The story behind the hymn

Although Adelaide Procter became a Roman Catholic when she was 26, this hymn from Legends and Lyrics, published some years later in 1858, is selected mainly by editors of evangelical hymnals. It certainly expresses a truth of experience rarely found in hymns or prayers; J R Watson comments that it ‘improves as it goes on’. The 6 stzs on p207 (there is no 1st-line index) come between ‘Phantoms’ and ‘Homesickness’, and are headed ‘Thankfulness’. Apart from some small adjustments for the sake of rhythm, and the omission of the original stz 4 (‘For thou who knowest, Lord, how soon …’), the main changes here are in the final lines. These formerly ended ‘… nor ever shall, until they lean/ on Jesu’s breast.’ This is not a posture or an ambition which Scripture appears to encourage, so the lines have been rearranged (not without difficulty) while the main thought is retained in its almost Augustinian simplicity: ‘Our hearts are restless until they find their rest in you.’ Janet Wootton comments on other attitudes and editorial changes to the hymn in This is Our Song (2010), pp137–138.

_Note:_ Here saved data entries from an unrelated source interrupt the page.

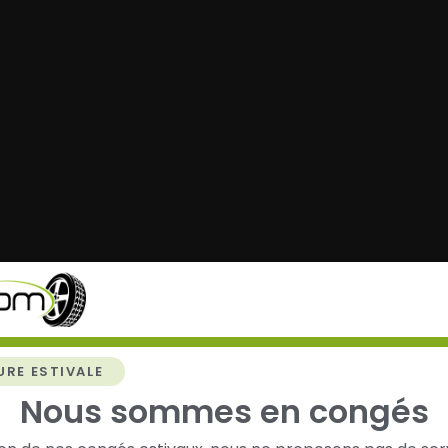
chez
Alsagom
URE ESTIVALE
Nous sommes en congés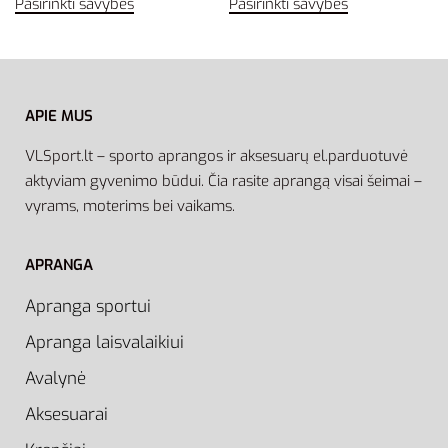
Pasirinkti savybes
Pasirinkti savybes
APIE MUS
VLSport.lt – sporto aprangos ir aksesuarų el.parduotuvė
aktyviam gyvenimo būdui. Čia rasite aprangą visai šeimai –
vyrams, moterims bei vaikams.
APRANGA
Apranga sportui
Apranga laisvalaikiui
Avalynė
Aksesuarai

Frederick Maker’s tune WENTWORTH (apparently named from Wentworth house in Yorks which at least two of the Wesleys visited) was composed for these words and appeared in the 1876 Bristol Tune Book. There (but hardly ever elsewhere) line 1 is made plural: ‘Our God, we thank thee …’ Since then no other tune has come near to displacing it.

A look at the author

Procter, Adelaide Ann

b Bedford Sq, Bloomsbury, central London 1825, d St Marylebone, London 1864. She grew up in a literary household and circle of friends; her first poems were published (under the name ‘Mary Berwick’) in Household Words and All the Year Round by Dickens, who also admired her work with many of London’s homeless and distressed people. Her verses ‘The Lost Chord’, set to music, became an immensely popular Victorian ballad, still well-known enough to be comically satirised (by Jimmy Durante) and seriously criticised (by Charles Cleall) in the mid-20th cent. She was also gifted in music, languages, and drawing. She became a Roman Catholic in 1851 and published Legends and Lyrics: a Book of Verse in 1858, enlarged 1862, for which her friend Dickens later added a warm Introduction; she worked, he said, ‘with a flushed eagerness that disregarded season, weather, time of day or night, food, rest’. A Chaplet of Verse (also 1862) was sold in aid of the Providence Row Night Refuge for Homeless Women and Children. Her death, preceded by 15 months of illness, was almost certainly hastened by her tireless social and compassionate work. In her 1998 biography The Life and Work of Adelaide Procter, Gill Gregory describes her as a Victorian woman who slowly moved from the position of dutiful daughter and retiring, ladylike poetess to that of a woman who challenged mid-Victorian mores and conventions and championed the cause of single and homeless women.’ No.209.